J'ai cru mourir deux fois ces derniers jours mais il semblerait que même la mort ne veuille pas de moi, ce qui, au final, me rassure. J'ai voulu mourir, j'étais prête quand Laurent m'a attaquée parce que, qu'aurais-je pu faire contre lui, de toute façon ? Deux jours plus tard, j'allais mourir par deux fois à cause de personnes... normales. Aussi normales que des fous psychopathes puissent l'être. Elle m'a sauvée et je ne l'en remercierai jamais assez. Elle m'a sauvée de la mort, presque définitivement. Je dis bien presque parce que je connais ma chance.
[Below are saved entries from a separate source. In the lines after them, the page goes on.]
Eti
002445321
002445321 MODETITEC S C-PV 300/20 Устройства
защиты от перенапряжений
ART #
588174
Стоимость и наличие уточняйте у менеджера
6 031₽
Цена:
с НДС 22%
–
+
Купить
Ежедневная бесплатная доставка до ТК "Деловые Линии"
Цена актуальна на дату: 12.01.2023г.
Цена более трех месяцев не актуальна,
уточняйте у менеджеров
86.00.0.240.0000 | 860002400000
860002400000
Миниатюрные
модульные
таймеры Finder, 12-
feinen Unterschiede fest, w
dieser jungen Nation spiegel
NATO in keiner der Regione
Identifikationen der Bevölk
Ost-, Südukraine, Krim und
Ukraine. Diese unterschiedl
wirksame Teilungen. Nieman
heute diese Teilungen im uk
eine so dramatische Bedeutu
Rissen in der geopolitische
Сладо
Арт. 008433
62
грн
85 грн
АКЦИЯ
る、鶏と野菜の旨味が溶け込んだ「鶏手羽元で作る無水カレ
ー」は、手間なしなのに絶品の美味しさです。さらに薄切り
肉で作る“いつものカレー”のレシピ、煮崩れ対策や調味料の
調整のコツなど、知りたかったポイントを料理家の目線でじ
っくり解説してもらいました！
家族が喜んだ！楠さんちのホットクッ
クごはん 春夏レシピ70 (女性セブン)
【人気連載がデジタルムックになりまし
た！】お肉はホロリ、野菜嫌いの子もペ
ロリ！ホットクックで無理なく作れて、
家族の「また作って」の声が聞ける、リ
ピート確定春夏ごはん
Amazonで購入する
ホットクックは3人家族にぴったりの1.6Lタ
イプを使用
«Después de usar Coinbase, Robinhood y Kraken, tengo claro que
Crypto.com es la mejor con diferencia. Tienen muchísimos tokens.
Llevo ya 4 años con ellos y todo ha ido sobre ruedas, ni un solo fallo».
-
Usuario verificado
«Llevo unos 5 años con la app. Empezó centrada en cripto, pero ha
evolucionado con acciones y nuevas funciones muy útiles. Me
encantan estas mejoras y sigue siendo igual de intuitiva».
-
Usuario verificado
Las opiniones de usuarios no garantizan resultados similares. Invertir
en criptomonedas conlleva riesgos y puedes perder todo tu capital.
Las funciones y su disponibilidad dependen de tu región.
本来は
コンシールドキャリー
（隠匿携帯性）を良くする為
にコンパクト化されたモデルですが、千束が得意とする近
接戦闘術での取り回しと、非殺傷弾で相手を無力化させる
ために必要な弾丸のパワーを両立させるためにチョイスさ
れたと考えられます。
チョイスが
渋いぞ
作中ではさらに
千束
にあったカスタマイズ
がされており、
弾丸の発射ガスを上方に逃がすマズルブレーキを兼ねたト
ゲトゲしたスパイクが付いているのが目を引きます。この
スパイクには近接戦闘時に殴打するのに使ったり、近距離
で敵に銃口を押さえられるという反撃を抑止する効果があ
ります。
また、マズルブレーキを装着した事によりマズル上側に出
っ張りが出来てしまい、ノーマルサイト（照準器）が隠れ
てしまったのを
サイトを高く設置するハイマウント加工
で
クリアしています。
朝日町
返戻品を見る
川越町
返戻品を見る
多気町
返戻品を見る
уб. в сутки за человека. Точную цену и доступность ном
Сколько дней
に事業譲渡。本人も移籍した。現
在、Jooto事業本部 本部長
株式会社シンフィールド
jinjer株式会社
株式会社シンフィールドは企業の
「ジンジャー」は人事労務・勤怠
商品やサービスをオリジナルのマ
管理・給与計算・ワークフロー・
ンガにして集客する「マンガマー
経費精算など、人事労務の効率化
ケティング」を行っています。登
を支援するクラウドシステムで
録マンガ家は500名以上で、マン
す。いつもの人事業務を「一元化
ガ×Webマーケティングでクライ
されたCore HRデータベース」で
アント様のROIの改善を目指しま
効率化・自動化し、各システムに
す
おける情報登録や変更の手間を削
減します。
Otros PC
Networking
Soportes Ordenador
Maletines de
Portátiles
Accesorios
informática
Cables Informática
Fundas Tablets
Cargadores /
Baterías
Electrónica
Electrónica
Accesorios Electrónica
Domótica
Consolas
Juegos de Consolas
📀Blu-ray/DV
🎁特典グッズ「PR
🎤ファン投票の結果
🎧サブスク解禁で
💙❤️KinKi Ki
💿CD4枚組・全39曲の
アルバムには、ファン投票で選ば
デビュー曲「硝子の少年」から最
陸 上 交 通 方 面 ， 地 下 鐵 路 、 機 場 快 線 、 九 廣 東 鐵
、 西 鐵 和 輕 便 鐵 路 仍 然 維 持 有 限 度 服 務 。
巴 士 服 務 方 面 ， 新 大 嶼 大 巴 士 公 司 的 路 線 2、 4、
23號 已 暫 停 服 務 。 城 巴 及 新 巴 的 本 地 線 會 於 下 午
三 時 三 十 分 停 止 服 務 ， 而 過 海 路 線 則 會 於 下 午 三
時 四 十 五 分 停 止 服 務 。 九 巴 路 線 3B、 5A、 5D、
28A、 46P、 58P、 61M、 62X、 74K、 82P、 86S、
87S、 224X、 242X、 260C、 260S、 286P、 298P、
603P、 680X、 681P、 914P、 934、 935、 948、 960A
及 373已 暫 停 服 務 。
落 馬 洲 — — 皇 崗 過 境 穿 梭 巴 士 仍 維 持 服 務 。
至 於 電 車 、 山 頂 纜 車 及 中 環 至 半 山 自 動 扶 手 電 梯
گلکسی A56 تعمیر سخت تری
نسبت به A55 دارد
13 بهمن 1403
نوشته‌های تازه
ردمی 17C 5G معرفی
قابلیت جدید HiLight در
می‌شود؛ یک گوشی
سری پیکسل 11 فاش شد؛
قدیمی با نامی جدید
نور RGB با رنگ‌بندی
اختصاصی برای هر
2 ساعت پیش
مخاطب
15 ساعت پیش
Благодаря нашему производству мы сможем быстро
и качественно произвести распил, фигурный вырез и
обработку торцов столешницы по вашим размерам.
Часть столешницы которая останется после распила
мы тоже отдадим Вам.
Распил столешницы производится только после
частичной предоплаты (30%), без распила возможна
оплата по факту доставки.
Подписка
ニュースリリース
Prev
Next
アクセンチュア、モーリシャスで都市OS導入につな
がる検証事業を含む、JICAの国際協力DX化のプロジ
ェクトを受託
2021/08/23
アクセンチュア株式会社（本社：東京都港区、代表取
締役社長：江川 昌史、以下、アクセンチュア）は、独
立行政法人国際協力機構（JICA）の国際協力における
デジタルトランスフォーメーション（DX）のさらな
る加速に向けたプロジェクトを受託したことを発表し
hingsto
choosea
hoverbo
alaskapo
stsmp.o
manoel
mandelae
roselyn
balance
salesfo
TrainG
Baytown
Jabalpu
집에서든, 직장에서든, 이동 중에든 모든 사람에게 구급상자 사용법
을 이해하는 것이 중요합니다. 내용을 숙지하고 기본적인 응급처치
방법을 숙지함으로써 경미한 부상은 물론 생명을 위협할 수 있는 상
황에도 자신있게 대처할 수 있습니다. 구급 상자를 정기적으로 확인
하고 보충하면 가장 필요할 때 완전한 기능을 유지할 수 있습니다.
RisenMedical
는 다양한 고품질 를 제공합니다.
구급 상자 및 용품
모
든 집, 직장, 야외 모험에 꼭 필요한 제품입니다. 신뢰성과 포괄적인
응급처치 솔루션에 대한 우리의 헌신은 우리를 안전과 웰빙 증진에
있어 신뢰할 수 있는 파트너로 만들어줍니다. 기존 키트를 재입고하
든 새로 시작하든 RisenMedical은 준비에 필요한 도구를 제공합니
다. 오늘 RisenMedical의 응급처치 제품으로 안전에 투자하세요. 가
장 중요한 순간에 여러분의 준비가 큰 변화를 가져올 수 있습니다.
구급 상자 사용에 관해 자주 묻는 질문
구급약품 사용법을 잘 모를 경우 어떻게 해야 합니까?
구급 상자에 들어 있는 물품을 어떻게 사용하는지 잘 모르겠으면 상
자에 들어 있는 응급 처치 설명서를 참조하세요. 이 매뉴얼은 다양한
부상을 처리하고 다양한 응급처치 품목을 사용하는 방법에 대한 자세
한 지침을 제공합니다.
J'aurais aimé que vous la rencontriez.
Bella.
J'attendis devant l'écran d'accueil et le mail annonçant que mon dernier mail n'avait pas pu être délivré arriva presque aussitôt. Je coupai l'ordinateur et me tournai vers Lily qui balançait toujours ses pieds en l'air mais avait arrêté de fredonner. Me lever attira son attention, elle se redressa, s'allongeant sur le côté et me souris en tapotant la place qu'elle avait libérée. Je sus alors qu'elle n'allait pas me laisser ressasser mes pensées tristes et cela suffit à me changer les idées. Je m'installai près d'elle et elle m'embrassa sans cérémonie, baladant sa main libre sur mon corps.
Nues et essoufflées, nous nous câlinions sous la couette. Mes pensées tristes me reprirent d'assaut, je soupirai lasse de me sentir ainsi.
- Il est temps de s'occuper de toi, décida Lily en se redressant, s'asseyant sur le lit. La couette était descendue de nos poitrines dans son geste. Elle tourna son torse pour me regarder d'un air déterminé.
- Tu ne viens pas déjà de le faire ?
Lily m'offrit un sourire en coin.
- Je parle de te faire sentir plus heureuse. De quoi as-tu envie, là tout de suite ?
Je souris devant son attention, elle était adorable.
- De rien, vraiment.
- Qu'est-ce qui te rendrait heureuse ?
- Je ne sais pas, marmonnai-je. Si tu as une idée, je suis preneuse.
Elle fit une moue avec sa bouche tout en réfléchissant puis elle hocha la tête, s'approuvant elle-même.
- Le secret du bonheur, commença-t-elle d'une voix mystérieuse. C'est la vengeance !
Je me redressai vivement.
- Quoi ?
- Je vais rendre une petite visite à ce Jacob, m'indiqua-t-elle.
- Non, Lil...
Mais trop tard, elle avait disparu dans une fumée noire. La dernière fois qu'elle m'avait vengée, elle avait tué trois hommes. Paniquée, je me levai et me rhabillai rapidement avant de sortir de la maison en trombe.